Wednesday, October 17, 2012

This is where I was standing when I hooked my first bonefish of the day.   Anna took our guide and the dive master and went out for a morning of scuba diving….I opted to wade the flats in front of the cabina with my dad.  

With the help of the great guides here at Turneffe and numerous bonefish schools, sometimes with hundreds of fish, I wanted to see if I could do it on my own, maybe point out a school for dad.   I felt like I had a decent shot at it and was thrilled to hook up with my biggest bone of the trip only a few minutes after stepping into the water.  After blowing out that school of bones, we wandered down the flat and I saw what looked to be a huge sickle-shaped fin of a permit on the other side of the lagoon.

 I have found that my passion is with the permit.     I caught my first on the fly here last year after a long two days of casting and multiple refusals.  The permit here in Belize are plentiful….meaning that an angler can have multiple shots during the day, but there is nothing easy about them.    My  permit last year was on the deeper flats outside the mangroves  and from the boat.  Even when casting at schools of a hundred or more permit, they don’t always eat and can be extraordinarily frustrating.  

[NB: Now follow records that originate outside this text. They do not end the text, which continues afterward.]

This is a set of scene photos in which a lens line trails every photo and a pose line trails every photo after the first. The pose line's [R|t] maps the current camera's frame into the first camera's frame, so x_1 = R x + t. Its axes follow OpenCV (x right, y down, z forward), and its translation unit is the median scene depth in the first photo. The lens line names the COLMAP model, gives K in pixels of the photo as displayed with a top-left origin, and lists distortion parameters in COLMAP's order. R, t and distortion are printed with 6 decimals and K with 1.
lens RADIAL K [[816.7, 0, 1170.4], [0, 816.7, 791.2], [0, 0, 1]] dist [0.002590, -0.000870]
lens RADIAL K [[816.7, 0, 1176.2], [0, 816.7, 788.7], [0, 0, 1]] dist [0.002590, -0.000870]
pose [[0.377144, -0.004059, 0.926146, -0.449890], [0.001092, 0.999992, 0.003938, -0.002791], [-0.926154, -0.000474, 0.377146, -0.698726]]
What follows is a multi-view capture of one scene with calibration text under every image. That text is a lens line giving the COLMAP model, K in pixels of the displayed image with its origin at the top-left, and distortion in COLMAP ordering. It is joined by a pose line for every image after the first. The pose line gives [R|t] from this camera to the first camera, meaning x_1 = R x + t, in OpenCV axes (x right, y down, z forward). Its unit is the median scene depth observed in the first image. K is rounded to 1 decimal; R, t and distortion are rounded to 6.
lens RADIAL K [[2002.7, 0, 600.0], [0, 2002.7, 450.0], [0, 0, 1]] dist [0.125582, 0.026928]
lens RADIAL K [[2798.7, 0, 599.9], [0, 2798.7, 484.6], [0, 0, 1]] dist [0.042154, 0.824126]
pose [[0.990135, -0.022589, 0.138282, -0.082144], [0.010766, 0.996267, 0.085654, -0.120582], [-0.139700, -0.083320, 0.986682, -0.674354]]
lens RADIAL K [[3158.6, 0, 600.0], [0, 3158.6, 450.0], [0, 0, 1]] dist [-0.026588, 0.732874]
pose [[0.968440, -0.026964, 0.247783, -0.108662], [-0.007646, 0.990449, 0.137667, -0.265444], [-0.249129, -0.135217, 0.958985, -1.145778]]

I had no idea that catching them in that deeper water was the “easy” way to do it.  On my first day here, I was introduced to stalking them on the flats.   They are very wary, but much more so when in only a foot of water.   They are often hard to see, only a slender fin protruding the water’s surface for a brief second or two.  After spotting one or two, perhaps three traveling together, the hunt begins.  They have to be stealthily stalked, sometimes walking more than 200 yards to get in range for the perfect shot.  Then you have to make the perfect cast…..which is a struggle for me.   Chunking a 10 wt at albies or a lobbing a sinking line on the Roanoke is far from quietly dropping a crab fly in front of a permit at 60 feet. 

Even with the right cast, refusals of your offering are more common than a bite.   When the bite does happen, you’ve got to hook them…..without breaking them off after all the pent up adrenaline and enthusiasm is suddenly unleashed on both ends of the rod.  Keep it tight, put him on the reel, deep into the backing, deal with all the obstacles of the flat such as coral heads and mangroves, then beat him down…..again without breaking him off.  It’s not an easy thing to do.

Sure enough, what I saw was a permit on the other side of the lagoon, but I had no crab flies with me, surely a well-placed cast with one of the larger bonefish flies could get a bite.  I successfully stalked within range, made the perfect cast and bam, I’m hooked up with a 6 inch snapper.  The permit blows out and away, off the flat as I dehook my little snapper.  

I’m beginning to “get it”, when fly fishermen claim that they are satisfied with merely the opportunity and that they don’t have to measure success with how many fish they actually catch. 

Same tide tomorrow and I’ll be on that same flat, but I will have a crab fly or two in my pocket.